The state IPAC Chairman, Goddie Akpama, accused officials of the Independent National Electoral Commission (INEC) and ad-hoc staff of currently undergoing training in the use of EVR or EMR as an alternative for the card reader in the rescheduled election.
IPAC consequently charged political stakeholders to refuse all forms of electoral fraud, which according to the council could be brewing in the state office of INEC.
Akpama said, "It must be noted here that we have it on good and impeccable authority that INEC staff and its ad-hoc recruits are being trained on the use of EVR or EMR as an alternative to card reader for the March and April general elections.

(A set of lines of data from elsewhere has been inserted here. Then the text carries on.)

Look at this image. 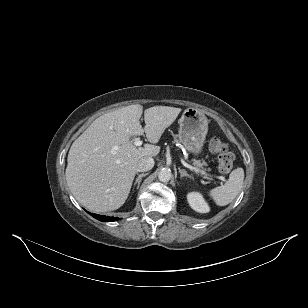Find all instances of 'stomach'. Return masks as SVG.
<instances>
[{"instance_id": "1", "label": "stomach", "mask_w": 308, "mask_h": 308, "mask_svg": "<svg viewBox=\"0 0 308 308\" xmlns=\"http://www.w3.org/2000/svg\"><path fill=\"white\" fill-rule=\"evenodd\" d=\"M208 119L195 108H187L179 119V141L187 151L197 155L202 152L208 132Z\"/></svg>"}]
</instances>
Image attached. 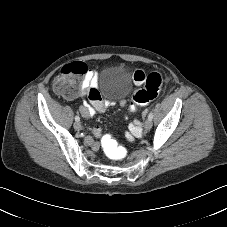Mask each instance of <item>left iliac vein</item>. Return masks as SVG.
Wrapping results in <instances>:
<instances>
[{
  "label": "left iliac vein",
  "instance_id": "left-iliac-vein-1",
  "mask_svg": "<svg viewBox=\"0 0 227 227\" xmlns=\"http://www.w3.org/2000/svg\"><path fill=\"white\" fill-rule=\"evenodd\" d=\"M145 131H149L152 127V121L147 119L143 125Z\"/></svg>",
  "mask_w": 227,
  "mask_h": 227
}]
</instances>
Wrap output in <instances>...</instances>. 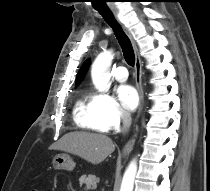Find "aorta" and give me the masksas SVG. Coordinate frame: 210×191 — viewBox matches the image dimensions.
Listing matches in <instances>:
<instances>
[{
  "label": "aorta",
  "mask_w": 210,
  "mask_h": 191,
  "mask_svg": "<svg viewBox=\"0 0 210 191\" xmlns=\"http://www.w3.org/2000/svg\"><path fill=\"white\" fill-rule=\"evenodd\" d=\"M113 59L112 51H105L98 55L95 59L92 70L91 77L95 87L101 92H107L110 86L109 80V69ZM137 172L136 160H133L127 167L120 191H133L134 180Z\"/></svg>",
  "instance_id": "1"
}]
</instances>
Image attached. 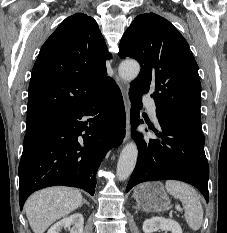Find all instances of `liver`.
Here are the masks:
<instances>
[{"mask_svg": "<svg viewBox=\"0 0 227 233\" xmlns=\"http://www.w3.org/2000/svg\"><path fill=\"white\" fill-rule=\"evenodd\" d=\"M81 193L68 187H51L32 194L24 209L34 233H44L50 225L83 204Z\"/></svg>", "mask_w": 227, "mask_h": 233, "instance_id": "liver-1", "label": "liver"}]
</instances>
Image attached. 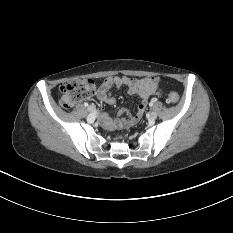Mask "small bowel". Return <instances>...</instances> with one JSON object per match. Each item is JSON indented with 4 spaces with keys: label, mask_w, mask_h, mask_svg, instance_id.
<instances>
[{
    "label": "small bowel",
    "mask_w": 233,
    "mask_h": 233,
    "mask_svg": "<svg viewBox=\"0 0 233 233\" xmlns=\"http://www.w3.org/2000/svg\"><path fill=\"white\" fill-rule=\"evenodd\" d=\"M159 83L160 79L158 77L139 79L127 76H110L100 85L97 92V98L102 102L113 105L115 104L116 99L111 95L110 89L112 87L120 88L126 86L130 95H137L141 99L136 112L130 114L128 118L124 120V122H135L143 115L149 97L160 94ZM122 113L123 111H119V114ZM99 121L106 128H114L117 125L107 113H101L99 115Z\"/></svg>",
    "instance_id": "1"
}]
</instances>
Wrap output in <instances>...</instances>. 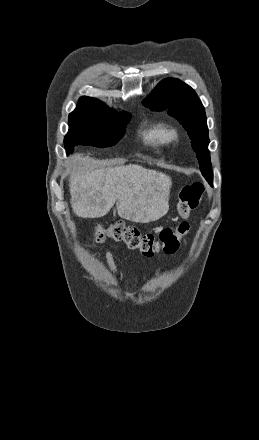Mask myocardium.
I'll list each match as a JSON object with an SVG mask.
<instances>
[{
  "label": "myocardium",
  "mask_w": 259,
  "mask_h": 440,
  "mask_svg": "<svg viewBox=\"0 0 259 440\" xmlns=\"http://www.w3.org/2000/svg\"><path fill=\"white\" fill-rule=\"evenodd\" d=\"M167 134L169 141H177L180 138V131L174 126L168 127Z\"/></svg>",
  "instance_id": "myocardium-1"
}]
</instances>
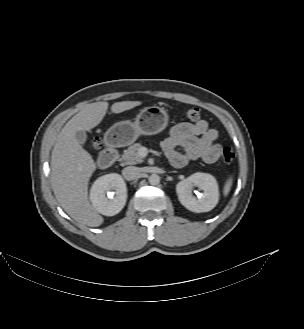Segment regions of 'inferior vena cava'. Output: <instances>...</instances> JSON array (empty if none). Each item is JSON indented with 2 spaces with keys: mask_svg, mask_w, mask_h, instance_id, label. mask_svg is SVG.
Returning a JSON list of instances; mask_svg holds the SVG:
<instances>
[{
  "mask_svg": "<svg viewBox=\"0 0 304 329\" xmlns=\"http://www.w3.org/2000/svg\"><path fill=\"white\" fill-rule=\"evenodd\" d=\"M123 177L130 181L134 180L139 175V168L135 166H128L122 170Z\"/></svg>",
  "mask_w": 304,
  "mask_h": 329,
  "instance_id": "602c4592",
  "label": "inferior vena cava"
}]
</instances>
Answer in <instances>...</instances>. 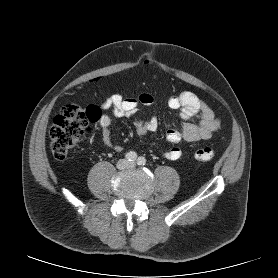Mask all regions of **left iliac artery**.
Wrapping results in <instances>:
<instances>
[{
  "label": "left iliac artery",
  "instance_id": "1",
  "mask_svg": "<svg viewBox=\"0 0 278 278\" xmlns=\"http://www.w3.org/2000/svg\"><path fill=\"white\" fill-rule=\"evenodd\" d=\"M137 164L142 166V165H145L146 164V159L142 156H140L138 159H137Z\"/></svg>",
  "mask_w": 278,
  "mask_h": 278
}]
</instances>
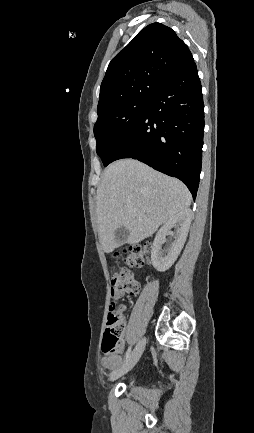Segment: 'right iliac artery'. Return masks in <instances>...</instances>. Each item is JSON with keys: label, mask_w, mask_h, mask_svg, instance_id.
I'll return each instance as SVG.
<instances>
[{"label": "right iliac artery", "mask_w": 254, "mask_h": 433, "mask_svg": "<svg viewBox=\"0 0 254 433\" xmlns=\"http://www.w3.org/2000/svg\"><path fill=\"white\" fill-rule=\"evenodd\" d=\"M130 353H131V347H129L128 350L126 351L125 360L128 359V357L130 356Z\"/></svg>", "instance_id": "1"}]
</instances>
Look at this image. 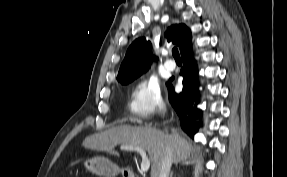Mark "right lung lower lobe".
<instances>
[{"mask_svg":"<svg viewBox=\"0 0 287 177\" xmlns=\"http://www.w3.org/2000/svg\"><path fill=\"white\" fill-rule=\"evenodd\" d=\"M183 58V67L180 75L183 77V90L176 93L173 86L167 83L169 92V101L179 116L182 129L193 136L201 127V121L196 119L202 116V112L197 108L200 103V91L198 82L197 64L193 57L191 41L181 54ZM174 78H170L173 80Z\"/></svg>","mask_w":287,"mask_h":177,"instance_id":"1","label":"right lung lower lobe"}]
</instances>
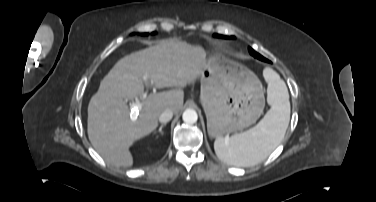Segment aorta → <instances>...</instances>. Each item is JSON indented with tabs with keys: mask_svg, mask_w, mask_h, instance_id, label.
<instances>
[{
	"mask_svg": "<svg viewBox=\"0 0 376 202\" xmlns=\"http://www.w3.org/2000/svg\"><path fill=\"white\" fill-rule=\"evenodd\" d=\"M182 119L187 124H194L198 120V114L193 109H186L183 112Z\"/></svg>",
	"mask_w": 376,
	"mask_h": 202,
	"instance_id": "762f6f07",
	"label": "aorta"
}]
</instances>
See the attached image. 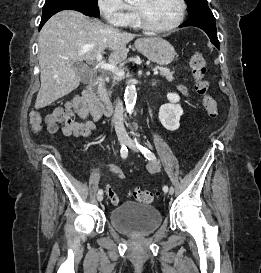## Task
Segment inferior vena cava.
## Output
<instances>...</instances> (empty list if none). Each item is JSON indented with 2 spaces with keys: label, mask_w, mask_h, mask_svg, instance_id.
<instances>
[{
  "label": "inferior vena cava",
  "mask_w": 261,
  "mask_h": 273,
  "mask_svg": "<svg viewBox=\"0 0 261 273\" xmlns=\"http://www.w3.org/2000/svg\"><path fill=\"white\" fill-rule=\"evenodd\" d=\"M113 123H114L115 131H116L118 138L127 137V133H126V130L124 128V123H123V105H122V102L120 101V99H117L116 104H115Z\"/></svg>",
  "instance_id": "obj_1"
}]
</instances>
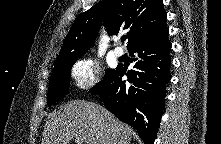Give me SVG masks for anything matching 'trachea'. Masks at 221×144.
<instances>
[{
    "mask_svg": "<svg viewBox=\"0 0 221 144\" xmlns=\"http://www.w3.org/2000/svg\"><path fill=\"white\" fill-rule=\"evenodd\" d=\"M125 40H126V36H123V37L121 38V41L124 42Z\"/></svg>",
    "mask_w": 221,
    "mask_h": 144,
    "instance_id": "trachea-1",
    "label": "trachea"
}]
</instances>
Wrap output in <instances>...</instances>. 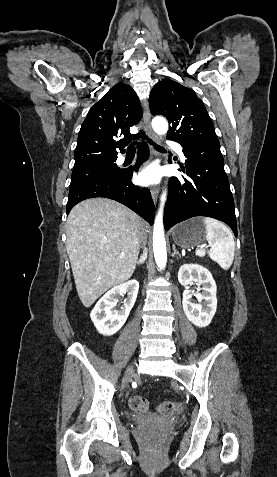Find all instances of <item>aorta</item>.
I'll list each match as a JSON object with an SVG mask.
<instances>
[{
    "instance_id": "obj_1",
    "label": "aorta",
    "mask_w": 277,
    "mask_h": 477,
    "mask_svg": "<svg viewBox=\"0 0 277 477\" xmlns=\"http://www.w3.org/2000/svg\"><path fill=\"white\" fill-rule=\"evenodd\" d=\"M152 127L154 131L159 135H164L168 131V123L162 117H155L152 120ZM167 199V192L164 191L160 198V208L158 214L156 215L153 229V251L154 257L157 266L162 269L166 266L167 262V252H166V241L164 235V226H163V208L165 201Z\"/></svg>"
}]
</instances>
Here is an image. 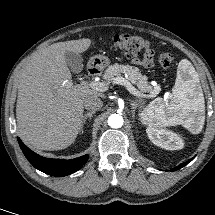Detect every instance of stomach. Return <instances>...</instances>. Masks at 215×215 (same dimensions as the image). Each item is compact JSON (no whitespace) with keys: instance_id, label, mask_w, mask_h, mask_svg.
<instances>
[{"instance_id":"1","label":"stomach","mask_w":215,"mask_h":215,"mask_svg":"<svg viewBox=\"0 0 215 215\" xmlns=\"http://www.w3.org/2000/svg\"><path fill=\"white\" fill-rule=\"evenodd\" d=\"M90 65L98 70H103L105 67H107L110 64V60L107 56L104 55H95L93 56L90 61ZM144 124H148L144 120H142Z\"/></svg>"}]
</instances>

"It could be recalled that among other things, the National Chairman of INEC, Prof. Attahiru Jega, made it abundantly clear that the commission shall make use of the card reader solely for accreditation and not EVR.

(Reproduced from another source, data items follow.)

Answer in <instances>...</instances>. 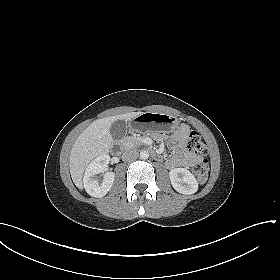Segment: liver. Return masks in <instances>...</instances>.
<instances>
[{
	"instance_id": "obj_1",
	"label": "liver",
	"mask_w": 280,
	"mask_h": 280,
	"mask_svg": "<svg viewBox=\"0 0 280 280\" xmlns=\"http://www.w3.org/2000/svg\"><path fill=\"white\" fill-rule=\"evenodd\" d=\"M140 114L142 112H130L95 120L79 135L69 157L71 177L77 188H83V173L88 164L96 157L109 152L113 142L111 125L117 120L130 121Z\"/></svg>"
}]
</instances>
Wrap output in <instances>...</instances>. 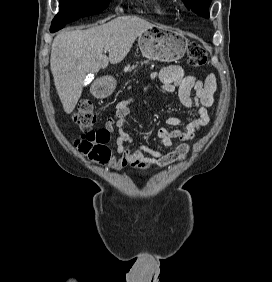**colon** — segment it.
I'll list each match as a JSON object with an SVG mask.
<instances>
[{"mask_svg": "<svg viewBox=\"0 0 272 282\" xmlns=\"http://www.w3.org/2000/svg\"><path fill=\"white\" fill-rule=\"evenodd\" d=\"M187 59L192 66L201 67L207 62V53L200 44L192 42L188 45ZM73 120L84 131L75 140V147L96 164L107 163L111 156L108 146L110 130L108 128L91 129L97 120V111L93 103L89 100H81L73 114Z\"/></svg>", "mask_w": 272, "mask_h": 282, "instance_id": "5ec220e1", "label": "colon"}]
</instances>
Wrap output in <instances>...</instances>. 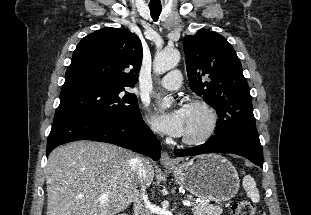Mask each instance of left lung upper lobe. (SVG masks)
<instances>
[{"instance_id": "obj_1", "label": "left lung upper lobe", "mask_w": 311, "mask_h": 215, "mask_svg": "<svg viewBox=\"0 0 311 215\" xmlns=\"http://www.w3.org/2000/svg\"><path fill=\"white\" fill-rule=\"evenodd\" d=\"M189 84L216 109L215 135L238 127L256 128L249 86L241 62L220 34L201 29L183 40Z\"/></svg>"}]
</instances>
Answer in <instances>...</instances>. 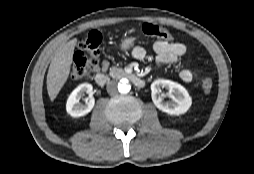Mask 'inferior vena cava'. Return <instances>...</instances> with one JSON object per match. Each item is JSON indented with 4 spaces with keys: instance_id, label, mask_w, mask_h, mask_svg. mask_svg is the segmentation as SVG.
<instances>
[{
    "instance_id": "1",
    "label": "inferior vena cava",
    "mask_w": 254,
    "mask_h": 174,
    "mask_svg": "<svg viewBox=\"0 0 254 174\" xmlns=\"http://www.w3.org/2000/svg\"><path fill=\"white\" fill-rule=\"evenodd\" d=\"M106 88H107V92L110 95L117 94V84H116V82L112 81V82L108 83Z\"/></svg>"
}]
</instances>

"Jega further posited that if the card reader in a particular polling unit fails, INEC was going to make available a spare card reader to the affected area or postpone the election to the next day.
"But my interest on this is that the Resident Electoral Commissioner of Cross River, in the lectures we have attended and in the papers for the training of ad-hoc staff, he is doing a different thing from what the INEC national has put on record."
However in his reaction,
the state REC, Dr. Okey Ezeani, argued that it was not true that the commission was training its staff or ad-hoc staff for the use of EVR or EMR in the general elections.
In his words, "We are not training any person on the use of EVR. What we are doing is to train people on the use of card readers and that is what we will use for the election. We do not have any other training for any group of people."